Reproduce every line of the records below character for character, in the same order.

=== Recorded information ===

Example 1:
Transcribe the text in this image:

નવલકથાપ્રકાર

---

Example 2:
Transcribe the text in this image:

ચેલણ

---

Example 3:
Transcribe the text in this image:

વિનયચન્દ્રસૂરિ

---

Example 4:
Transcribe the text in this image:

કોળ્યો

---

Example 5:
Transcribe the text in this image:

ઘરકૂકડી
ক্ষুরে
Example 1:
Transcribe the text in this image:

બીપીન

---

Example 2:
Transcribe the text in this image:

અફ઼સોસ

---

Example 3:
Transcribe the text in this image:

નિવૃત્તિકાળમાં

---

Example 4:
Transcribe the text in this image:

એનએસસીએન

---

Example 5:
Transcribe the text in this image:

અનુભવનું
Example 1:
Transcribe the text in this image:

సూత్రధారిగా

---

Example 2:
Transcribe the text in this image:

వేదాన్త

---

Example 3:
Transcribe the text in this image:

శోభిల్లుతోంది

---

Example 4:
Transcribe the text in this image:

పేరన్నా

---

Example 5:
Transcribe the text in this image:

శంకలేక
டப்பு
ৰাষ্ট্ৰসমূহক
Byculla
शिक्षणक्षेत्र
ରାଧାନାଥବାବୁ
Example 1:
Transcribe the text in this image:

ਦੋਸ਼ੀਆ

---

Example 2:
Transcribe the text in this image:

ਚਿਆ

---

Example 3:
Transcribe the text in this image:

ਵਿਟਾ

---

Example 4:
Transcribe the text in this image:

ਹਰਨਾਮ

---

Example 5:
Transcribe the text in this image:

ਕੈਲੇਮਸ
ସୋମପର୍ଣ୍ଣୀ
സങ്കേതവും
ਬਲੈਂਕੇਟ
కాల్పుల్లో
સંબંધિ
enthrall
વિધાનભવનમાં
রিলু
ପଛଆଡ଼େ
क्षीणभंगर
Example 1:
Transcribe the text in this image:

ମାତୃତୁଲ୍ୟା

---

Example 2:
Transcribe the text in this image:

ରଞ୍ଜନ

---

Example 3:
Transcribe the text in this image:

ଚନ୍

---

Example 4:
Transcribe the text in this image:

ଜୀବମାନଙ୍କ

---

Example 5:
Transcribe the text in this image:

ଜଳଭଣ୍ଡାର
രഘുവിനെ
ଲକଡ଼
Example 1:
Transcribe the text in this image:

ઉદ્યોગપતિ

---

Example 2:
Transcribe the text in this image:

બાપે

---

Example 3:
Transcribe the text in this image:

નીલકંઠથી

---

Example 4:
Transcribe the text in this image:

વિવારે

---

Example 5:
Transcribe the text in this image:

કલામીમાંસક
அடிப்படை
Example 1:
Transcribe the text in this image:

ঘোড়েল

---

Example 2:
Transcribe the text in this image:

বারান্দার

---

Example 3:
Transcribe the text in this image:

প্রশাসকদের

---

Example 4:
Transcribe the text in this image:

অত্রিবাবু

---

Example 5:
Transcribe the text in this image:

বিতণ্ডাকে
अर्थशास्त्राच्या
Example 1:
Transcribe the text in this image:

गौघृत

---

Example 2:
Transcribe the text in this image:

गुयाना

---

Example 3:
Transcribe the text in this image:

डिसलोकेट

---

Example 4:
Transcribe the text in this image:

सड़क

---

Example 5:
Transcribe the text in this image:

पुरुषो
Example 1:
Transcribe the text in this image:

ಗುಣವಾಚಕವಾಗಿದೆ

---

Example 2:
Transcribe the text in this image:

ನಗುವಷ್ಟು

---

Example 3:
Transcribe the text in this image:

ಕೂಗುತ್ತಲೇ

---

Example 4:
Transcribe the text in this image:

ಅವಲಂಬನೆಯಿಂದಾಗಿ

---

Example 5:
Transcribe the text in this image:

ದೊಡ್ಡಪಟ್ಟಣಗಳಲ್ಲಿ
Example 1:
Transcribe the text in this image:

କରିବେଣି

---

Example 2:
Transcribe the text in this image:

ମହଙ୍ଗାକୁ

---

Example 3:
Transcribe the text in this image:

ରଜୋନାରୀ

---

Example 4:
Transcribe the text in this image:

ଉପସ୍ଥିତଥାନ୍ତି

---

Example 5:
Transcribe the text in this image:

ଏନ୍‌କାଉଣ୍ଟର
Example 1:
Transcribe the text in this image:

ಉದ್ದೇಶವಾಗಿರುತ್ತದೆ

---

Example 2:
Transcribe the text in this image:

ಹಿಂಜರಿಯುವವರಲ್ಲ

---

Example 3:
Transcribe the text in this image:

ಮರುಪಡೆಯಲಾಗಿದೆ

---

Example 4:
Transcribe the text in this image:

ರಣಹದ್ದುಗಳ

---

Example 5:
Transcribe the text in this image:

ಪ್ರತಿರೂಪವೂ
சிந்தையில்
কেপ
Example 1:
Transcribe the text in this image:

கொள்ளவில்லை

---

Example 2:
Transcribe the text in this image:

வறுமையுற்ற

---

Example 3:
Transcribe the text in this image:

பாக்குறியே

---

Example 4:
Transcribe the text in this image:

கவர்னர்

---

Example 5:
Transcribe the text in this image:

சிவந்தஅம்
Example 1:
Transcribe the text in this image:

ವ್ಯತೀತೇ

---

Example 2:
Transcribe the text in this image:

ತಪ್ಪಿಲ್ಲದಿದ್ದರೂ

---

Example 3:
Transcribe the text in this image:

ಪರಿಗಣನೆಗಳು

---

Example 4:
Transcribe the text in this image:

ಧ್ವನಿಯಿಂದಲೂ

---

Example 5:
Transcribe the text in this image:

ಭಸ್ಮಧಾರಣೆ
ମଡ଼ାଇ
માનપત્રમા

===

● **Solution to this problem**:
Example 1:
Transcribe the text in this image:

નવલકથાપ્રકાર

---

Example 2:
Transcribe the text in this image:

ચેલણ

---

Example 3:
Transcribe the text in this image:

વિનયચન્દ્રસૂરિ

---

Example 4:
Transcribe the text in this image:

કોળ્યો

---

Example 5:
Transcribe the text in this image:

ઘરકૂકડી
ক্ষুরে
Example 1:
Transcribe the text in this image:

બીપીન

---

Example 2:
Transcribe the text in this image:

અફ઼સોસ

---

Example 3:
Transcribe the text in this image:

નિવૃત્તિકાળમાં

---

Example 4:
Transcribe the text in this image:

એનએસસીએન

---

Example 5:
Transcribe the text in this image:

અનુભવનું
Example 1:
Transcribe the text in this image:

సూత్రధారిగా

---

Example 2:
Transcribe the text in this image:

వేదాన్త

---

Example 3:
Transcribe the text in this image:

శోభిల్లుతోంది

---

Example 4:
Transcribe the text in this image:

పేరన్నా

---

Example 5:
Transcribe the text in this image:

శంకలేక
டப்பு
ৰাষ্ট্ৰসমূহক
Byculla
शिक्षणक्षेत्र
ରାଧାନାଥବାବୁ
Example 1:
Transcribe the text in this image:

ਦੋਸ਼ੀਆ

---

Example 2:
Transcribe the text in this image:

ਚਿਆ

---

Example 3:
Transcribe the text in this image:

ਵਿਟਾ

---

Example 4:
Transcribe the text in this image:

ਹਰਨਾਮ

---

Example 5:
Transcribe the text in this image:

ਕੈਲੇਮਸ
ସୋମପର୍ଣ୍ଣୀ
സങ്കേതവും
ਬਲੈਂਕੇਟ
కాల్పుల్లో
સંબંધિ
enthrall
વિધાનભવનમાં
রিলু
ପଛଆଡ଼େ
क्षीणभंगर
Example 1:
Transcribe the text in this image:

ମାତୃତୁଲ୍ୟା

---

Example 2:
Transcribe the text in this image:

ରଞ୍ଜନ

---

Example 3:
Transcribe the text in this image:

ଚନ୍

---

Example 4:
Transcribe the text in this image:

ଜୀବମାନଙ୍କ

---

Example 5:
Transcribe the text in this image:

ଜଳଭଣ୍ଡାର
രഘുവിനെ
ଲକଡ଼
Example 1:
Transcribe the text in this image:

ઉદ્યોગપતિ

---

Example 2:
Transcribe the text in this image:

બાપે

---

Example 3:
Transcribe the text in this image:

નીલકંઠથી

---

Example 4:
Transcribe the text in this image:

વિવારે

---

Example 5:
Transcribe the text in this image:

કલામીમાંસક
அடிப்படை
Example 1:
Transcribe the text in this image:

ঘোড়েল

---

Example 2:
Transcribe the text in this image:

বারান্দার

---

Example 3:
Transcribe the text in this image:

প্রশাসকদের

---

Example 4:
Transcribe the text in this image:

অত্রিবাবু

---

Example 5:
Transcribe the text in this image:

বিতণ্ডাকে
अर्थशास्त्राच्या
Example 1:
Transcribe the text in this image:

गौघृत

---

Example 2:
Transcribe the text in this image:

गुयाना

---

Example 3:
Transcribe the text in this image:

डिसलोकेट

---

Example 4:
Transcribe the text in this image:

सड़क

---

Example 5:
Transcribe the text in this image:

पुरुषो
Example 1:
Transcribe the text in this image:

ಗುಣವಾಚಕವಾಗಿದೆ

---

Example 2:
Transcribe the text in this image:

ನಗುವಷ್ಟು

---

Example 3:
Transcribe the text in this image:

ಕೂಗುತ್ತಲೇ

---

Example 4:
Transcribe the text in this image:

ಅವಲಂಬನೆಯಿಂದಾಗಿ

---

Example 5:
Transcribe the text in this image:

ದೊಡ್ಡಪಟ್ಟಣಗಳಲ್ಲಿ
Example 1:
Transcribe the text in this image:

କରିବେଣି

---

Example 2:
Transcribe the text in this image:

ମହଙ୍ଗାକୁ

---

Example 3:
Transcribe the text in this image:

ରଜୋନାରୀ

---

Example 4:
Transcribe the text in this image:

ଉପସ୍ଥିତଥାନ୍ତି

---

Example 5:
Transcribe the text in this image:

ଏନ୍‌କାଉଣ୍ଟର
Example 1:
Transcribe the text in this image:

ಉದ್ದೇಶವಾಗಿರುತ್ತದೆ

---

Example 2:
Transcribe the text in this image:

ಹಿಂಜರಿಯುವವರಲ್ಲ

---

Example 3:
Transcribe the text in this image:

ಮರುಪಡೆಯಲಾಗಿದೆ

---

Example 4:
Transcribe the text in this image:

ರಣಹದ್ದುಗಳ

---

Example 5:
Transcribe the text in this image:

ಪ್ರತಿರೂಪವೂ
சிந்தையில்
কেপ
Example 1:
Transcribe the text in this image:

கொள்ளவில்லை

---

Example 2:
Transcribe the text in this image:

வறுமையுற்ற

---

Example 3:
Transcribe the text in this image:

பாக்குறியே

---

Example 4:
Transcribe the text in this image:

கவர்னர்

---

Example 5:
Transcribe the text in this image:

சிவந்தஅம்
Example 1:
Transcribe the text in this image:

ವ್ಯತೀತೇ

---

Example 2:
Transcribe the text in this image:

ತಪ್ಪಿಲ್ಲದಿದ್ದರೂ

---

Example 3:
Transcribe the text in this image:

ಪರಿಗಣನೆಗಳು

---

Example 4:
Transcribe the text in this image:

ಧ್ವನಿಯಿಂದಲೂ

---

Example 5:
Transcribe the text in this image:

ಭಸ್ಮಧಾರಣೆ
ମଡ଼ାଇ
માનપત્રમા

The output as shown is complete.